Il presidente degli Stati Uniti, Donald Trump, ha annunciato di aver vinto un torneo di golf, ma il video del colpo che ha portato alla vittoria ha suscitato sospetti su abilità e regole. La partita, giocata al Trump National Golf Club di Bedminster, nel New Jersey, ha visto Trump chiudere un round in 70 colpi, due sotto il par, attribuendo il successo al suo “talento naturale”. Tuttavia, un video pubblicato sui social mostra una traiettoria della pallina insolita, con un improvviso rallentamento vicino alla buca, alimentando nuove accuse di scorrettezza e di utilizzo di tecnologie non autorizzate.
Un successo che suscita dibattito
La vittoria di Trump, che ha definito la sua affermazione n.43 in un campionato di club, ha suscitato reazioni su diversi canali. Il video del colpo, condiviso su Truth, mostra una traiettoria della pallina che sembra non rispettare le regole del gioco. Tra i commenti, si sono susseguiti sospetti di utilizzo di una pallina hi-tech o di dispositivi telecomandati, ipotesi non provate ma che hanno riacceso il dibattito sulle sue reali capacità golfistiche.
Il video mostra un colpo che sembra non rispettare le regole del gioco.

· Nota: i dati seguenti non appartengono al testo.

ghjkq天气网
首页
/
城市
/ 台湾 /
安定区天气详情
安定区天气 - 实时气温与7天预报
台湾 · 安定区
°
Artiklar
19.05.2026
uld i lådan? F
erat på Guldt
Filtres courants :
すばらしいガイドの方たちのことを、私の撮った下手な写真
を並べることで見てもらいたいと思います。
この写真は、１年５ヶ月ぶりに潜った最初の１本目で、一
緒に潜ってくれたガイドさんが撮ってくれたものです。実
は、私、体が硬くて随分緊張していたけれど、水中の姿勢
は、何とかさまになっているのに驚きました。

Non è la prima volta che Trump viene accusato di utilizzare metodi non tradizionali per ottenere vantaggi. Circa un anno fa, è emerso un video in cui un caddie sembrava spostare la pallina in una zona più favorevole, permettendo a Trump di giocare un colpo senza dover imbucare la palla. Questo episodio, come altri descritti da Rick Reilly, ha messo in luce un pattern di comportamenti che, se confermati, potrebbero violare le regole del golf.

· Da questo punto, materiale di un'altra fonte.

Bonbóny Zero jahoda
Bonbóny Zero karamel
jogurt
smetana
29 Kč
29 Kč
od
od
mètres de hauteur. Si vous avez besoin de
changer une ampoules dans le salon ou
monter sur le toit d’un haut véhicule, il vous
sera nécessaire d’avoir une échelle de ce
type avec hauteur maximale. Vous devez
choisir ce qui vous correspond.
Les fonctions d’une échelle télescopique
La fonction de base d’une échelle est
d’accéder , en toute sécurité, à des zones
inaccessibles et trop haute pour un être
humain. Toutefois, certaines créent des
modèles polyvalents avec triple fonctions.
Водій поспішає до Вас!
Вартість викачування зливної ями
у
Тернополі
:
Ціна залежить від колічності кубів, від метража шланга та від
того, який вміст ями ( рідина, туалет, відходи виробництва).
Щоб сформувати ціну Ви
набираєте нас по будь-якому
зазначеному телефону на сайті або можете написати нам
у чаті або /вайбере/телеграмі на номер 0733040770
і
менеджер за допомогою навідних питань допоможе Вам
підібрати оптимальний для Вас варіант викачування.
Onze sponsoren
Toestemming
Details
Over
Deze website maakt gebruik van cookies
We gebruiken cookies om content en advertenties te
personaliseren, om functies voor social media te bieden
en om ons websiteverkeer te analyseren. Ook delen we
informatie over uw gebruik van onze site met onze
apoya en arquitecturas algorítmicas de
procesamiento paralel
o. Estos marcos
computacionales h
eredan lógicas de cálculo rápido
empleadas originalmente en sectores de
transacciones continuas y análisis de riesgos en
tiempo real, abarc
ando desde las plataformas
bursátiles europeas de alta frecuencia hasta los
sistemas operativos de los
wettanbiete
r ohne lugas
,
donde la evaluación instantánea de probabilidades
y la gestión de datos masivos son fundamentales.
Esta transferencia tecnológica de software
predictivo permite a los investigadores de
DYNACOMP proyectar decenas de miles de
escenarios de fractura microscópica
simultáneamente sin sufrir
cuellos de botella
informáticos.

Un’abitudine che ha dato origine a un soprannome
Secondo il giornalista sportivo Rick Reilly, autore del libro «Commander in Cheat: How Golf Explains Trump», Trump ha avuto l’abitudine di calciare la palla per migliorarne la posizione, un comportamento che ha portato alcuni caddie a soprannominarlo “Pelé”, in onore del leggendario calciatore brasiliano. Questo comportamento, sebbene non sia considerato una scorrettezza in tutti i contesti, ha contribuito a alimentare le accuse di comportamenti non regolamentari durante le partite.
Le accuse di comportamenti scorretti non sono nuove, ma il video ha riacceso il dibattito.

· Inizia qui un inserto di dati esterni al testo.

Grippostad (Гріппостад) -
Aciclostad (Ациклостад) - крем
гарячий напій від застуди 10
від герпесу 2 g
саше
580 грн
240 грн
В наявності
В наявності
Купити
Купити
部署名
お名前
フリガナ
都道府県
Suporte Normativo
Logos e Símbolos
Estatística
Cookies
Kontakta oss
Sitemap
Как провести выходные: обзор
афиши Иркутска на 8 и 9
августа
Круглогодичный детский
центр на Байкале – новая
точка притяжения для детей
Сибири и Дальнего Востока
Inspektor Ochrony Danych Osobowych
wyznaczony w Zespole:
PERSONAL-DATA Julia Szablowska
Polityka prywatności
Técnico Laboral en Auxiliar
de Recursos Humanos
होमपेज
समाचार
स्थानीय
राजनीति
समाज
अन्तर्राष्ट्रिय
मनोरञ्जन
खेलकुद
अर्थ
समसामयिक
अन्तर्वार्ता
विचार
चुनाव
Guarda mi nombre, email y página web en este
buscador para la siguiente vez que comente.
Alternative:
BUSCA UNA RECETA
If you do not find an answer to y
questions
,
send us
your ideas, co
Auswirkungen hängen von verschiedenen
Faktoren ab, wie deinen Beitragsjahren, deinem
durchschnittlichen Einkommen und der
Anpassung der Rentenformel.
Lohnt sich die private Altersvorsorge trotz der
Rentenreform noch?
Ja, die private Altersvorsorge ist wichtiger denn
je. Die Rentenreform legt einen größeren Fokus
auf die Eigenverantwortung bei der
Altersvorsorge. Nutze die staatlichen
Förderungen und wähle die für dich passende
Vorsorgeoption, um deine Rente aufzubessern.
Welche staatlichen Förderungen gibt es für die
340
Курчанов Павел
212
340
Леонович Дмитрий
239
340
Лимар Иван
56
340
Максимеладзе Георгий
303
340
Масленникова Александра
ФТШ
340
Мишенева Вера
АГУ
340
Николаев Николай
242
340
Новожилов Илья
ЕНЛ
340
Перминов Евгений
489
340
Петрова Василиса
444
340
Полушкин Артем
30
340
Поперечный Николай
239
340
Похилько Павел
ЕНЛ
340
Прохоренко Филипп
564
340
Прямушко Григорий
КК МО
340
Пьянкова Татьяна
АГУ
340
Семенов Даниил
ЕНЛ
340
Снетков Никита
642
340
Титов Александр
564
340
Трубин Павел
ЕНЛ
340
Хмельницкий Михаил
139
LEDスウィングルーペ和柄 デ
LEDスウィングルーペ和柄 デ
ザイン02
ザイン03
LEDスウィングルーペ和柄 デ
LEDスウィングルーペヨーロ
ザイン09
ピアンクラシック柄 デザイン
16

Le accuse di scorrettezza e di utilizzo di tecnologie non autorizzate non sono nuove, ma il video del colpo recente ha riacceso il dibattito. Molti utenti sui social hanno commentato con ironia e sarcasmo, riferendosi a una “pallina telecomandata” o a un “trucchetto” per vincere. Queste reazioni, sebbene non siano basate su prove, hanno contribuito a mantenere vivo il dibattito sulle capacità e sulle regole seguite da Trump durante le sue partite. La vittoria di Trump, sebbene celebrata come un successo personale, rimane un argomento di dibattito. Mentre il presidente si vanta del suo “talento naturale”, i sostenitori e i critici continuano a osservare con attenzione ogni dettaglio, cercando di capire se le sue prestazioni siano frutto di abilità o di metodi non tradizionali. Il dibattito, in ogni caso, non sembra destinato a finire presto.